Popular review articles published by the Cameron Lab
March 27th, 2015
Dekker, Cameron and Shih win grant from the Human Frontier Science Program.
This grant will support the magnetic tweezers work with the Dekker Lab in Delft, The Netherlands. The grant scored 2nd out of more than 60 full applications and 1000 pre-applications
March 25th, 2015
Roel Fleuren, our former graphic designer, gets his first publication in Nature. He states: “Yes! What I couldn’t manage as a scientist, I did pull off as a photographer.” Here’s the link: http://www.nature.com/news/an-inside-look-at-the-first-pig-biobank-1.17172. Congratulations, Roel!
March 21st, 2015
Virologists invade State College
Virologists invade State College for Marilyn Roossinck’s Workshop on Virus
Evolution. With all of the presentations done, Craig and Jamie entertain a
few of their favorite virologists at the Ale House…
February 13th, 2015
Our collaborators Nynke Dekker (http://nynkedekkerlab.tudelft.nl/) and David Dulin (http://www.physics.ox.ac.uk/Users/kapanidis/Group/Main.GroupMembers.html) publish a magnetic-tweezers platform that will revolutionize our ability to study nucleic acid enzymes. Congratulations to them!
January 28th, 2015
Cheri Lee successfully defends her doctoral dissertation. Congratulations!
January 26th, 2015
Our paper with the Xiang and Deng labs featured by J Virol editors
A New DNA Virus Phosphoinositide-Binding Protein (link available below)

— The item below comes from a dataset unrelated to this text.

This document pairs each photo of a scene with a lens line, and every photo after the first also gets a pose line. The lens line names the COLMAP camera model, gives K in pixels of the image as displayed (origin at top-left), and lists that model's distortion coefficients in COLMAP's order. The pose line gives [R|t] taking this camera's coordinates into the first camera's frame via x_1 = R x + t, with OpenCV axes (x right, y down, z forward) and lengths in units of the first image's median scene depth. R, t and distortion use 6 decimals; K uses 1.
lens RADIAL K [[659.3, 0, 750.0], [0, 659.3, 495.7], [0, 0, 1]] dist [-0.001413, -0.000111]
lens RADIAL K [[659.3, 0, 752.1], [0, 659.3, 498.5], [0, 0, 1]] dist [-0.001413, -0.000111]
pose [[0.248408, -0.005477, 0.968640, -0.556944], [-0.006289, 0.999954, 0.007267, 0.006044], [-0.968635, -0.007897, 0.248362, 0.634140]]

Structure-Function Analysis of Vaccinia Virus H7 Protein Reveals a Novel Phosphoinositide Binding Fold Essential for Poxvirus Replication
January 17th, 2015
Lab celebrates New Year!
December 19th, 2014
The holiday season arrived far, far too quickly. We wish everyone a safe, happy holiday season and continued prosperity in the new year…
December 12th, 2014
Lab alumnus, Dr. Thomas McCrory is now a Territory Manager for Clontech Laboratories, Inc. Congratulations, Tom!
December 7-9th, 2014
Stacy Hovde and Minyoung So (Laurie Kaguni Lab , Michigan State University) visit the lab to learn how to express and purify mitochondrial proteins.
December 4th, 2014
Cameron Lab welcomes Dr. Haiwei Wang to the lab.